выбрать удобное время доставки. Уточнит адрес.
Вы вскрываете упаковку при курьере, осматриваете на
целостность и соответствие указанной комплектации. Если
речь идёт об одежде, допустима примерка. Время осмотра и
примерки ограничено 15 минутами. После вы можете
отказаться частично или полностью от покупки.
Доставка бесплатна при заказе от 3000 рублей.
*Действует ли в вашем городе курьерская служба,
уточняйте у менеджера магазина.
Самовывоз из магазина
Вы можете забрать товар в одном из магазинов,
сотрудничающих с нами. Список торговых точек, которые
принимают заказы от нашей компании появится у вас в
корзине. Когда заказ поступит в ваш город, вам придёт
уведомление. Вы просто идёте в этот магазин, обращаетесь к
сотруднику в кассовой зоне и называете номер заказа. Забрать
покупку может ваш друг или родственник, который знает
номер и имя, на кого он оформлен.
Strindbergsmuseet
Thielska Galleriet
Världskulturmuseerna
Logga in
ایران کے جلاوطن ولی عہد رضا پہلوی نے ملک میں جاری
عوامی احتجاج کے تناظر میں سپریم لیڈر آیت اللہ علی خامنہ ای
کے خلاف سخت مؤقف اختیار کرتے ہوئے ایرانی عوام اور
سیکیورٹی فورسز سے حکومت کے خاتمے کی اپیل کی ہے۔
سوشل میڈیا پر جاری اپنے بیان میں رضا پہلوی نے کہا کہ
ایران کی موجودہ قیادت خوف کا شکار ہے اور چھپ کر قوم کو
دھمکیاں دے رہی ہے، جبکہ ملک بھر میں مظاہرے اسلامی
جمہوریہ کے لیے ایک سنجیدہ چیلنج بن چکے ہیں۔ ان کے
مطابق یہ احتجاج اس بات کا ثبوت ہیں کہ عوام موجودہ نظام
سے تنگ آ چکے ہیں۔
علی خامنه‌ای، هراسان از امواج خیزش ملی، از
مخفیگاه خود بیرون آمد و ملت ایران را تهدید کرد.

──────────

**The task**
Across the material above, how many lines contain the string "پہلوی"? The reply should be that number alone.

**Result for this task**
2